Le prime straordinarie immagini di Ultima Thule

Durante il sorvolo, New Horizons ha scattato oltre 1000 fotografie, che impiegheranno venti mesi a raggiungere la Terra, lungo il Deep Space Network, alla “folle” velocità di 2 kbps. Scommetto che non penserete più che la vostra fibra ottica sia lenta! Tuttavia la NASA ha già rilasciato alcune immagini in alta risoluzione.

I corpi della Fascia di Kuiper sono di grande interesse per gli scienziati perchè essi risalgono alle origini del sistema solare, e sono composti soprattutto da ghiaccio. Sono state anche trovate con la spettroscopia tracce di composti organici.

Come ha giustamente sottolineato Alan Stern, membro del team di New Horizons, il successo di questa missione dimostra ancora una volta le grandi abilità in fatto di navigazione spaziale di precisione acquisite dalla moderna tecnologia astronautica:

Mai prima d’ora un team ha rintracciato un corpo così piccolo a così elevata velocità nell’abisso dello spazio, New Horizons ha realizzato una nuova soglia per la navigazione all’avanguardia dei veicoli spaziali.

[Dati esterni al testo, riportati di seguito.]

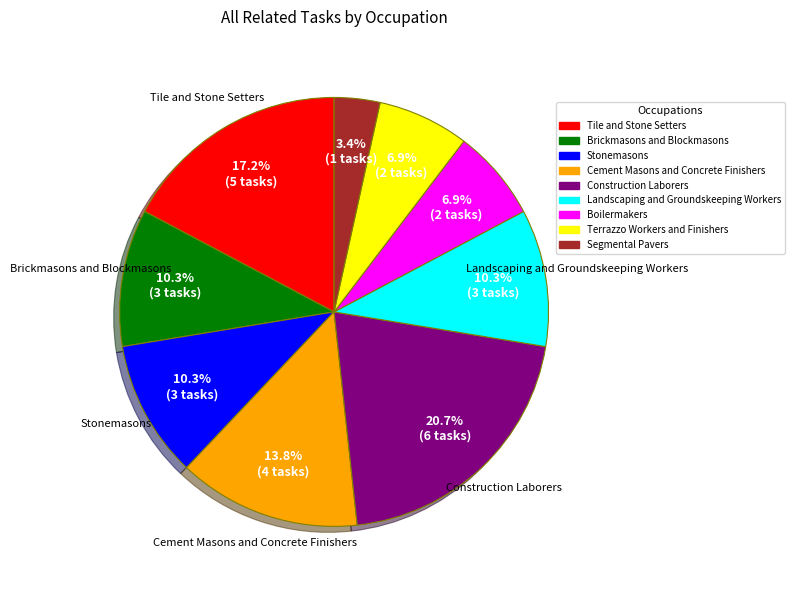

Does Terrazzo Workers and Finishers represent more than half of the total?

No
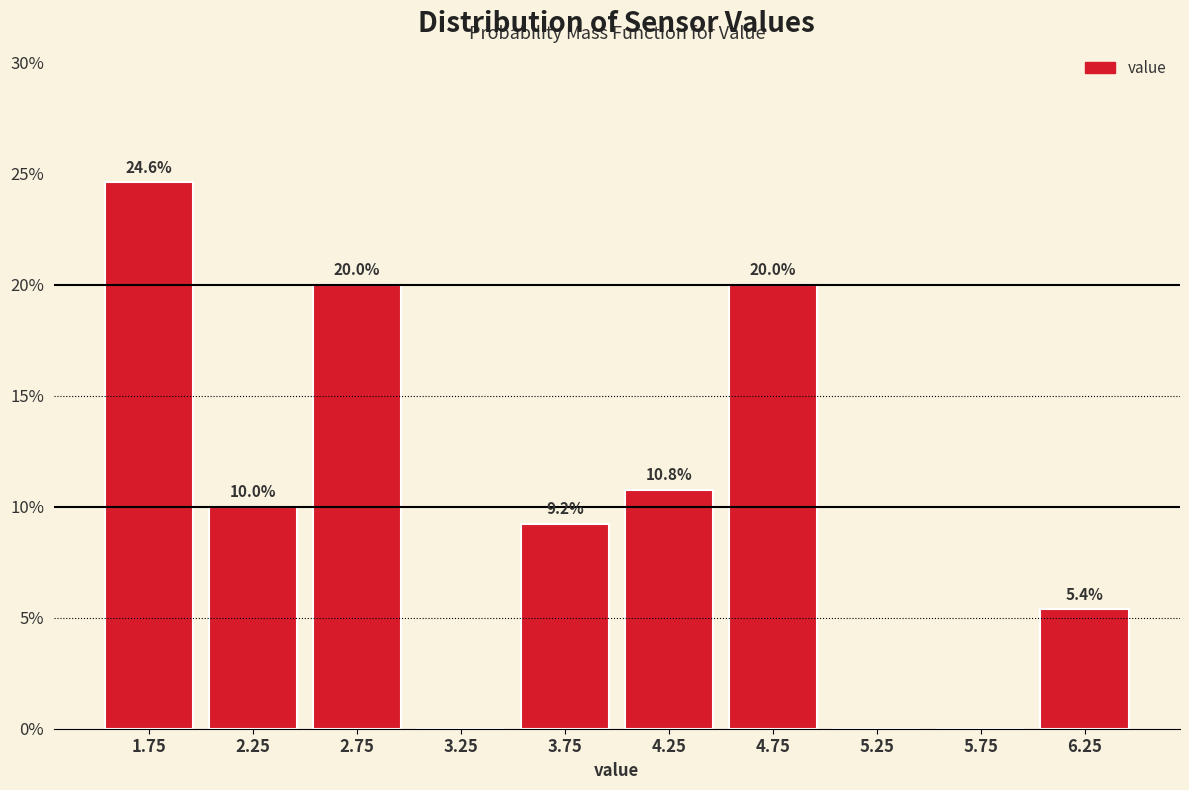

Which range on the x-axis has the tallest bar?

1.5 to 2.0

Jeff Moore, responsabile del team New Horizons Geology and Geophysics, ha invece commentato con queste parole lo storico fly-by:

New Horizons è come una macchina del tempo, che ci riporta alla nascita del sistema solare. Stiamo assistendo a una rappresentazione fisica dell’inizio della formazione planetaria, congelata nel tempo. Studiare Ultima Thule ci aiuta a capire come si formano i pianeti – sia quelli del nostro sistema solare che quelli che orbitano attorno ad altre stelle nella nostra galassia.